I have a df with columns ID, Value, A,B,C. I want to check if a string, say "Type AB", is in any row of the columns A, B, C. If its present, I want to mark that it "Present" for that row in the new column "TypeAB_present". How do I achieve this in python?
CodePudding user response:
Try with np.where
with any
df['TypeAB _present'] = np.where(df[['A', 'B', 'C']].eq('Type AB').any(axis = 1 ), 'Present', '')
CodePudding user response:
Assuming you're using pandas and you're looking for the exact 'Type AB' tag from any of the columns.
df['TypeAB_present'] = df[['A', 'B', 'C']].apply(lambda row: 'Present' if 'Type AB' in row.values else '', axis=1)

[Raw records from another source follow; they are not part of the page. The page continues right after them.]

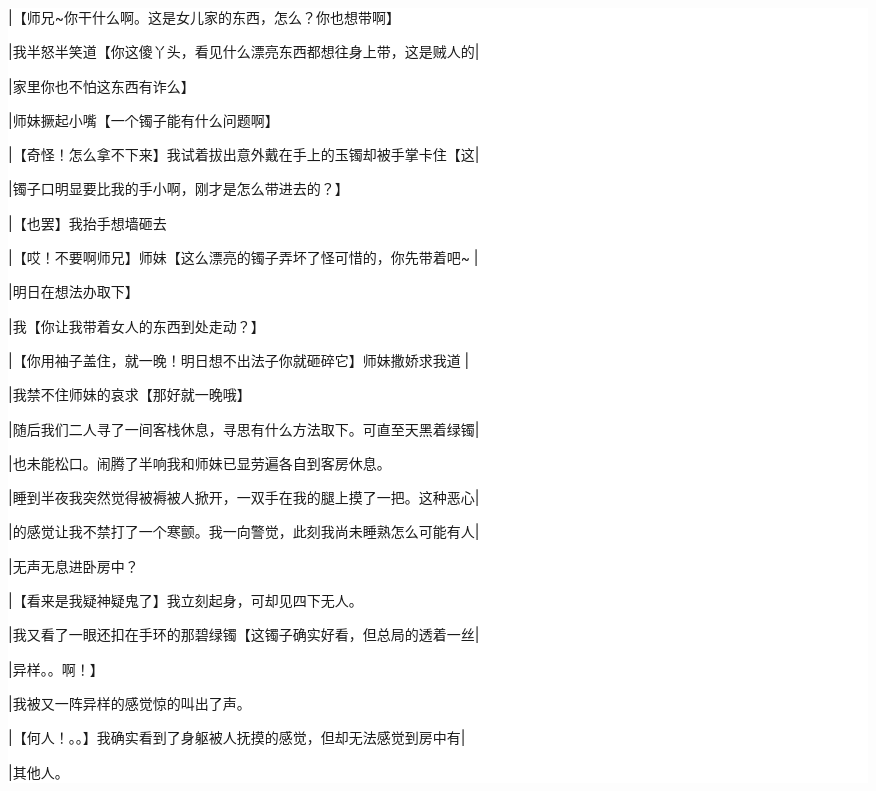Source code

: |【师兄~你干什么啊。这是女儿家的东西，怎么？你也想带啊】

|我半怒半笑道【你这傻丫头，看见什么漂亮东西都想往身上带，这是贼人的|

|家里你也不怕这东西有诈么】

|师妹撅起小嘴【一个镯子能有什么问题啊】

|【奇怪！怎么拿不下来】我试着拔出意外戴在手上的玉镯却被手掌卡住【这|

|镯子口明显要比我的手小啊，刚才是怎么带进去的？】

|【也罢】我抬手想墙砸去

|【哎！不要啊师兄】师妹【这么漂亮的镯子弄坏了怪可惜的，你先带着吧~ |

|明日在想法办取下】

|我【你让我带着女人的东西到处走动？】

|【你用袖子盖住，就一晚！明日想不出法子你就砸碎它】师妹撒娇求我道 |

|我禁不住师妹的哀求【那好就一晚哦】

|随后我们二人寻了一间客栈休息，寻思有什么方法取下。可直至天黑着绿镯|

|也未能松口。闹腾了半响我和师妹已显劳遍各自到客房休息。

|睡到半夜我突然觉得被褥被人掀开，一双手在我的腿上摸了一把。这种恶心|

|的感觉让我不禁打了一个寒颤。我一向警觉，此刻我尚未睡熟怎么可能有人|

|无声无息进卧房中？

|【看来是我疑神疑鬼了】我立刻起身，可却见四下无人。

|我又看了一眼还扣在手环的那碧绿镯【这镯子确实好看，但总局的透着一丝|

|异样。。啊！】

|我被又一阵异样的感觉惊的叫出了声。

|【何人！。。】我确实看到了身躯被人抚摸的感觉，但却无法感觉到房中有|

|其他人。

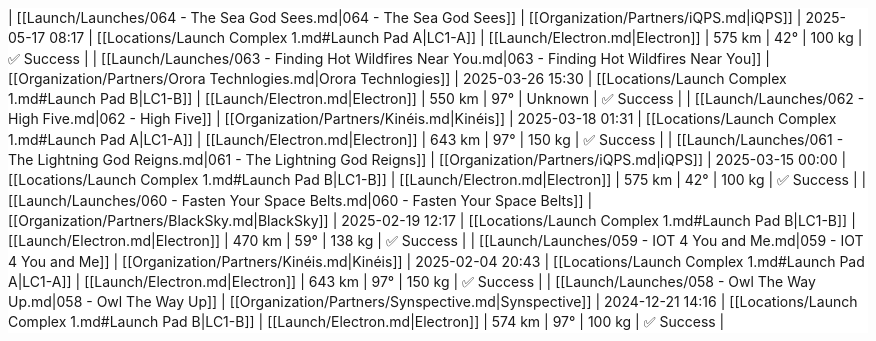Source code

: | [[Launch/Launches/064 - The Sea God Sees.md\|064 - The Sea God Sees]]                                                     | [[Organization/Partners/iQPS.md\|iQPS]]                                                                                                                                                                                                                                                                                                                                                                                                                                                                                                                     | 2025-05-17 08:17 | [[Locations/Launch Complex 1.md#Launch Pad A\|LC1-A]]  | [[Launch/Electron.md\|Electron]] | 575 km \| 42° \| 100 kg                            | ✅ Success |
| [[Launch/Launches/063 - Finding Hot Wildfires Near You.md\|063 - Finding Hot Wildfires Near You]]                         | [[Organization/Partners/Orora Technlogies.md\|Orora Technlogies]]                                                                                                                                                                                                                                                                                                                                                                                                                                                                                           | 2025-03-26 15:30 | [[Locations/Launch Complex 1.md#Launch Pad B\|LC1-B]]  | [[Launch/Electron.md\|Electron]] | 550 km \| 97° \| Unknown                           | ✅ Success |
| [[Launch/Launches/062 - High Five.md\|062 - High Five]]                                                                   | [[Organization/Partners/Kinéis.md\|Kinéis]]                                                                                                                                                                                                                                                                                                                                                                                                                                                                                                                 | 2025-03-18 01:31 | [[Locations/Launch Complex 1.md#Launch Pad A\|LC1-A]]  | [[Launch/Electron.md\|Electron]] | 643 km \| 97° \| 150 kg                            | ✅ Success |
| [[Launch/Launches/061 - The Lightning God Reigns.md\|061 - The Lightning God Reigns]]                                     | [[Organization/Partners/iQPS.md\|iQPS]]                                                                                                                                                                                                                                                                                                                                                                                                                                                                                                                     | 2025-03-15 00:00 | [[Locations/Launch Complex 1.md#Launch Pad B\|LC1-B]]  | [[Launch/Electron.md\|Electron]] | 575 km \| 42° \| 100 kg                            | ✅ Success |
| [[Launch/Launches/060 - Fasten Your Space Belts.md\|060 - Fasten Your Space Belts]]                                       | [[Organization/Partners/BlackSky.md\|BlackSky]]                                                                                                                                                                                                                                                                                                                                                                                                                                                                                                             | 2025-02-19 12:17 | [[Locations/Launch Complex 1.md#Launch Pad B\|LC1-B]]  | [[Launch/Electron.md\|Electron]] | 470 km \| 59° \| 138 kg                            | ✅ Success |
| [[Launch/Launches/059 - IOT 4 You and Me.md\|059 - IOT 4 You and Me]]                                                     | [[Organization/Partners/Kinéis.md\|Kinéis]]                                                                                                                                                                                                                                                                                                                                                                                                                                                                                                                 | 2025-02-04 20:43 | [[Locations/Launch Complex 1.md#Launch Pad A\|LC1-A]]  | [[Launch/Electron.md\|Electron]] | 643 km \| 97° \| 150 kg                            | ✅ Success |
| [[Launch/Launches/058 - Owl The Way Up.md\|058 - Owl The Way Up]]                                                         | [[Organization/Partners/Synspective.md\|Synspective]]                                                                                                                                                                                                                                                                                                                                                                                                                                                                                                       | 2024-12-21 14:16 | [[Locations/Launch Complex 1.md#Launch Pad B\|LC1-B]]  | [[Launch/Electron.md\|Electron]] | 574 km \| 97° \| 100 kg                            | ✅ Success |
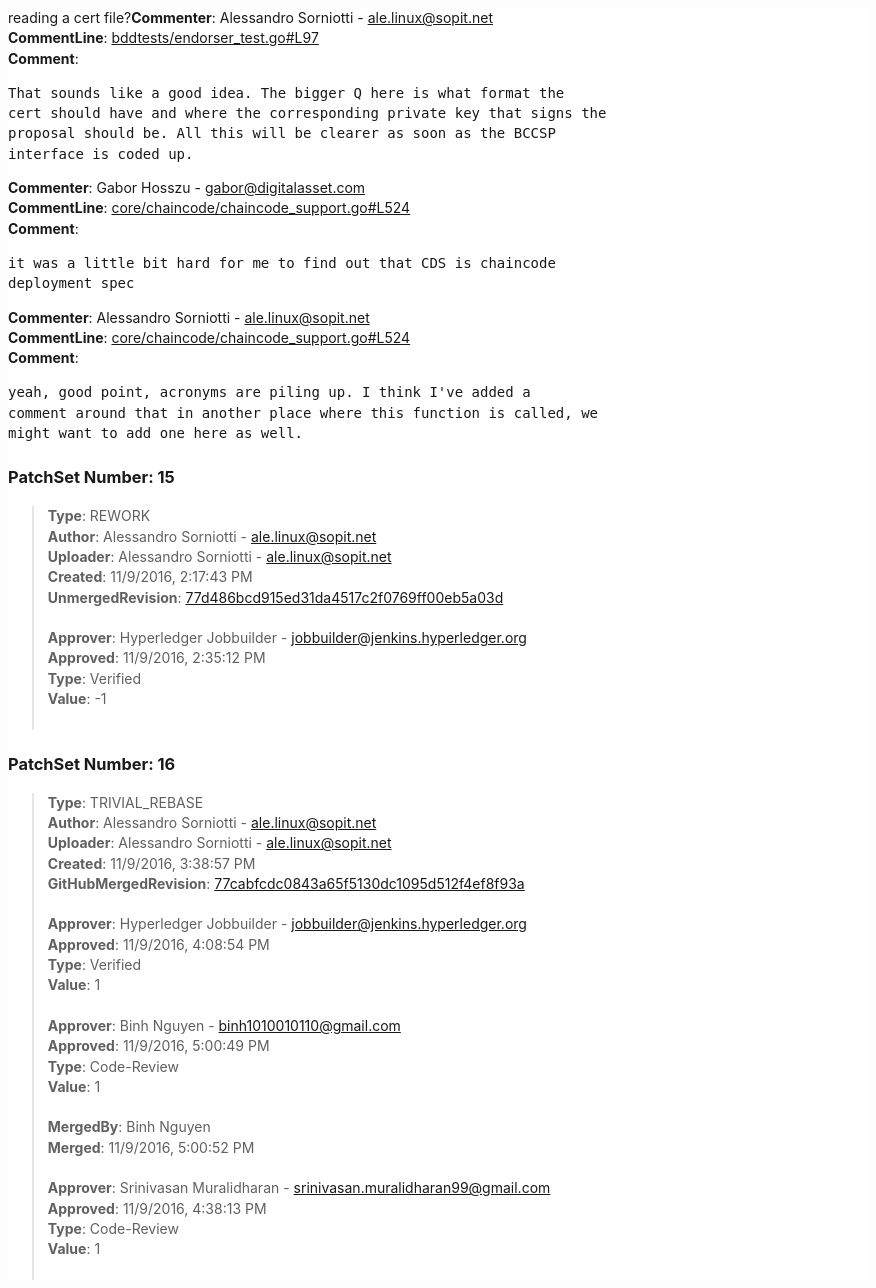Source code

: reading a cert file?</pre><strong>Commenter</strong>: Alessandro Sorniotti - ale.linux@sopit.net<br><strong>CommentLine</strong>: [bddtests/endorser_test.go#L97](https://github.com/hyperledger-gerrit-archive/fabric/blob/6b486cc5681d359eff4b0cd437af80151fc3dc26/bddtests/endorser_test.go#L97)<br><strong>Comment</strong>: <pre>That sounds like a good idea. The bigger Q here is what format the cert should have and where the corresponding private key that signs the proposal should be. All this will be clearer as soon as the BCCSP interface is coded up.</pre><strong>Commenter</strong>: Gabor Hosszu - gabor@digitalasset.com<br><strong>CommentLine</strong>: [core/chaincode/chaincode_support.go#L524](https://github.com/hyperledger-gerrit-archive/fabric/blob/6b486cc5681d359eff4b0cd437af80151fc3dc26/core/chaincode/chaincode_support.go#L524)<br><strong>Comment</strong>: <pre>it was a little bit hard for me to find out that CDS is chaincode deployment spec</pre><strong>Commenter</strong>: Alessandro Sorniotti - ale.linux@sopit.net<br><strong>CommentLine</strong>: [core/chaincode/chaincode_support.go#L524](https://github.com/hyperledger-gerrit-archive/fabric/blob/6b486cc5681d359eff4b0cd437af80151fc3dc26/core/chaincode/chaincode_support.go#L524)<br><strong>Comment</strong>: <pre>yeah, good point, acronyms are piling up. I think I've added a comment around that in another place where this function is called, we might want to add one here as well.</pre></blockquote><h3>PatchSet Number: 15</h3><blockquote><strong>Type</strong>: REWORK<br><strong>Author</strong>: Alessandro Sorniotti - ale.linux@sopit.net<br><strong>Uploader</strong>: Alessandro Sorniotti - ale.linux@sopit.net<br><strong>Created</strong>: 11/9/2016, 2:17:43 PM<br><strong>UnmergedRevision</strong>: [77d486bcd915ed31da4517c2f0769ff00eb5a03d](https://github.com/hyperledger-gerrit-archive/fabric/commit/77d486bcd915ed31da4517c2f0769ff00eb5a03d)<br><br><strong>Approver</strong>: Hyperledger Jobbuilder - jobbuilder@jenkins.hyperledger.org<br><strong>Approved</strong>: 11/9/2016, 2:35:12 PM<br><strong>Type</strong>: Verified<br><strong>Value</strong>: -1<br><br></blockquote><h3>PatchSet Number: 16</h3><blockquote><strong>Type</strong>: TRIVIAL_REBASE<br><strong>Author</strong>: Alessandro Sorniotti - ale.linux@sopit.net<br><strong>Uploader</strong>: Alessandro Sorniotti - ale.linux@sopit.net<br><strong>Created</strong>: 11/9/2016, 3:38:57 PM<br><strong>GitHubMergedRevision</strong>: [77cabfcdc0843a65f5130dc1095d512f4ef8f93a](https://github.com/hyperledger-gerrit-archive/fabric/commit/77cabfcdc0843a65f5130dc1095d512f4ef8f93a)<br><br><strong>Approver</strong>: Hyperledger Jobbuilder - jobbuilder@jenkins.hyperledger.org<br><strong>Approved</strong>: 11/9/2016, 4:08:54 PM<br><strong>Type</strong>: Verified<br><strong>Value</strong>: 1<br><br><strong>Approver</strong>: Binh Nguyen - binh1010010110@gmail.com<br><strong>Approved</strong>: 11/9/2016, 5:00:49 PM<br><strong>Type</strong>: Code-Review<br><strong>Value</strong>: 1<br><br><strong>MergedBy</strong>: Binh Nguyen<br><strong>Merged</strong>: 11/9/2016, 5:00:52 PM<br><br><strong>Approver</strong>: Srinivasan Muralidharan - srinivasan.muralidharan99@gmail.com<br><strong>Approved</strong>: 11/9/2016, 4:38:13 PM<br><strong>Type</strong>: Code-Review<br><strong>Value</strong>: 1<br><br></blockquote>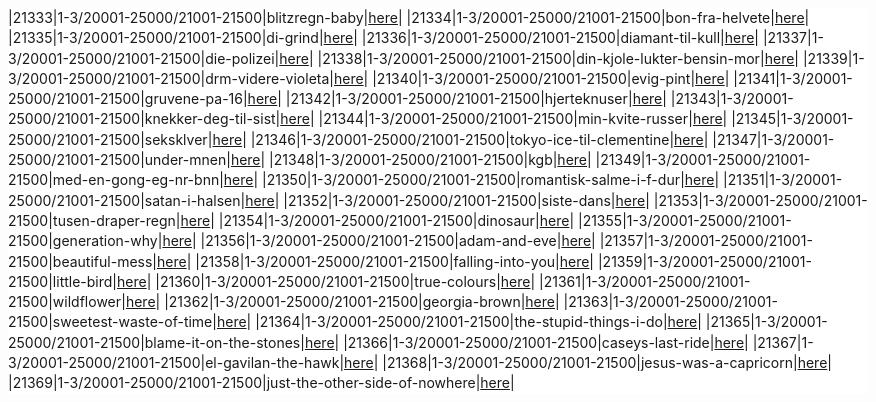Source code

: |21333|1-3/20001-25000/21001-21500|blitzregn-baby|[here](https://cdn.jsdelivr.net/gh/guitarchord/c1-3/20001-25000/21001-21500/blitzregn-baby.webp)|
|21334|1-3/20001-25000/21001-21500|bon-fra-helvete|[here](https://cdn.jsdelivr.net/gh/guitarchord/c1-3/20001-25000/21001-21500/bon-fra-helvete.webp)|
|21335|1-3/20001-25000/21001-21500|di-grind|[here](https://cdn.jsdelivr.net/gh/guitarchord/c1-3/20001-25000/21001-21500/di-grind.webp)|
|21336|1-3/20001-25000/21001-21500|diamant-til-kull|[here](https://cdn.jsdelivr.net/gh/guitarchord/c1-3/20001-25000/21001-21500/diamant-til-kull.webp)|
|21337|1-3/20001-25000/21001-21500|die-polizei|[here](https://cdn.jsdelivr.net/gh/guitarchord/c1-3/20001-25000/21001-21500/die-polizei.webp)|
|21338|1-3/20001-25000/21001-21500|din-kjole-lukter-bensin-mor|[here](https://cdn.jsdelivr.net/gh/guitarchord/c1-3/20001-25000/21001-21500/din-kjole-lukter-bensin-mor.webp)|
|21339|1-3/20001-25000/21001-21500|drm-videre-violeta|[here](https://cdn.jsdelivr.net/gh/guitarchord/c1-3/20001-25000/21001-21500/drm-videre-violeta.webp)|
|21340|1-3/20001-25000/21001-21500|evig-pint|[here](https://cdn.jsdelivr.net/gh/guitarchord/c1-3/20001-25000/21001-21500/evig-pint.webp)|
|21341|1-3/20001-25000/21001-21500|gruvene-pa-16|[here](https://cdn.jsdelivr.net/gh/guitarchord/c1-3/20001-25000/21001-21500/gruvene-pa-16.webp)|
|21342|1-3/20001-25000/21001-21500|hjerteknuser|[here](https://cdn.jsdelivr.net/gh/guitarchord/c1-3/20001-25000/21001-21500/hjerteknuser.webp)|
|21343|1-3/20001-25000/21001-21500|knekker-deg-til-sist|[here](https://cdn.jsdelivr.net/gh/guitarchord/c1-3/20001-25000/21001-21500/knekker-deg-til-sist.webp)|
|21344|1-3/20001-25000/21001-21500|min-kvite-russer|[here](https://cdn.jsdelivr.net/gh/guitarchord/c1-3/20001-25000/21001-21500/min-kvite-russer.webp)|
|21345|1-3/20001-25000/21001-21500|seksklver|[here](https://cdn.jsdelivr.net/gh/guitarchord/c1-3/20001-25000/21001-21500/seksklver.webp)|
|21346|1-3/20001-25000/21001-21500|tokyo-ice-til-clementine|[here](https://cdn.jsdelivr.net/gh/guitarchord/c1-3/20001-25000/21001-21500/tokyo-ice-til-clementine.webp)|
|21347|1-3/20001-25000/21001-21500|under-mnen|[here](https://cdn.jsdelivr.net/gh/guitarchord/c1-3/20001-25000/21001-21500/under-mnen.webp)|
|21348|1-3/20001-25000/21001-21500|kgb|[here](https://cdn.jsdelivr.net/gh/guitarchord/c1-3/20001-25000/21001-21500/kgb.webp)|
|21349|1-3/20001-25000/21001-21500|med-en-gong-eg-nr-bnn|[here](https://cdn.jsdelivr.net/gh/guitarchord/c1-3/20001-25000/21001-21500/med-en-gong-eg-nr-bnn.webp)|
|21350|1-3/20001-25000/21001-21500|romantisk-salme-i-f-dur|[here](https://cdn.jsdelivr.net/gh/guitarchord/c1-3/20001-25000/21001-21500/romantisk-salme-i-f-dur.webp)|
|21351|1-3/20001-25000/21001-21500|satan-i-halsen|[here](https://cdn.jsdelivr.net/gh/guitarchord/c1-3/20001-25000/21001-21500/satan-i-halsen.webp)|
|21352|1-3/20001-25000/21001-21500|siste-dans|[here](https://cdn.jsdelivr.net/gh/guitarchord/c1-3/20001-25000/21001-21500/siste-dans.webp)|
|21353|1-3/20001-25000/21001-21500|tusen-draper-regn|[here](https://cdn.jsdelivr.net/gh/guitarchord/c1-3/20001-25000/21001-21500/tusen-draper-regn.webp)|
|21354|1-3/20001-25000/21001-21500|dinosaur|[here](https://cdn.jsdelivr.net/gh/guitarchord/c1-3/20001-25000/21001-21500/dinosaur.webp)|
|21355|1-3/20001-25000/21001-21500|generation-why|[here](https://cdn.jsdelivr.net/gh/guitarchord/c1-3/20001-25000/21001-21500/generation-why.webp)|
|21356|1-3/20001-25000/21001-21500|adam-and-eve|[here](https://cdn.jsdelivr.net/gh/guitarchord/c1-3/20001-25000/21001-21500/adam-and-eve.webp)|
|21357|1-3/20001-25000/21001-21500|beautiful-mess|[here](https://cdn.jsdelivr.net/gh/guitarchord/c1-3/20001-25000/21001-21500/beautiful-mess.webp)|
|21358|1-3/20001-25000/21001-21500|falling-into-you|[here](https://cdn.jsdelivr.net/gh/guitarchord/c1-3/20001-25000/21001-21500/falling-into-you.webp)|
|21359|1-3/20001-25000/21001-21500|little-bird|[here](https://cdn.jsdelivr.net/gh/guitarchord/c1-3/20001-25000/21001-21500/little-bird.webp)|
|21360|1-3/20001-25000/21001-21500|true-colours|[here](https://cdn.jsdelivr.net/gh/guitarchord/c1-3/20001-25000/21001-21500/true-colours.webp)|
|21361|1-3/20001-25000/21001-21500|wildflower|[here](https://cdn.jsdelivr.net/gh/guitarchord/c1-3/20001-25000/21001-21500/wildflower.webp)|
|21362|1-3/20001-25000/21001-21500|georgia-brown|[here](https://cdn.jsdelivr.net/gh/guitarchord/c1-3/20001-25000/21001-21500/georgia-brown.webp)|
|21363|1-3/20001-25000/21001-21500|sweetest-waste-of-time|[here](https://cdn.jsdelivr.net/gh/guitarchord/c1-3/20001-25000/21001-21500/sweetest-waste-of-time.webp)|
|21364|1-3/20001-25000/21001-21500|the-stupid-things-i-do|[here](https://cdn.jsdelivr.net/gh/guitarchord/c1-3/20001-25000/21001-21500/the-stupid-things-i-do.webp)|
|21365|1-3/20001-25000/21001-21500|blame-it-on-the-stones|[here](https://cdn.jsdelivr.net/gh/guitarchord/c1-3/20001-25000/21001-21500/blame-it-on-the-stones.webp)|
|21366|1-3/20001-25000/21001-21500|caseys-last-ride|[here](https://cdn.jsdelivr.net/gh/guitarchord/c1-3/20001-25000/21001-21500/caseys-last-ride.webp)|
|21367|1-3/20001-25000/21001-21500|el-gavilan-the-hawk|[here](https://cdn.jsdelivr.net/gh/guitarchord/c1-3/20001-25000/21001-21500/el-gavilan-the-hawk.webp)|
|21368|1-3/20001-25000/21001-21500|jesus-was-a-capricorn|[here](https://cdn.jsdelivr.net/gh/guitarchord/c1-3/20001-25000/21001-21500/jesus-was-a-capricorn.webp)|
|21369|1-3/20001-25000/21001-21500|just-the-other-side-of-nowhere|[here](https://cdn.jsdelivr.net/gh/guitarchord/c1-3/20001-25000/21001-21500/just-the-other-side-of-nowhere.webp)|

CodePudding user response:
You can try this:
import pandas as pd
df = pd.DataFrame(
{
'ID': ['AB01', 'AB02', 'AB02', 'AB01', 'AB01'],
'Values': [57, 98, 87, 69, 98],
'A': ['Type A', 'Type B', 'Type B', 'Type B', 'Type AB'],
'B': [None, 'Type AB', None, 'Type A', None]
}
)
df.loc[(df[['A', 'B']] == 'Type AB').any(axis=1), 'C'] = 'Present'
df
Out
ID Values A B C
0 AB01 57 Type A None NaN
1 AB02 98 Type B Type AB Present
2 AB02 87 Type B None NaN
3 AB01 69 Type B Type A NaN
4 AB01 98 Type AB None Present
If your check is slightly more complicated than exact equality match, you can create a more robust mask for indexing. Here I'm checking to see if any of the strings in columns A or B contain the substring 'AB':
match_mask = df[['A', 'B']].apply(lambda x: x.str.contains('AB')).any(axis=1)
df.loc[match_mask, 'C'] = 'Present'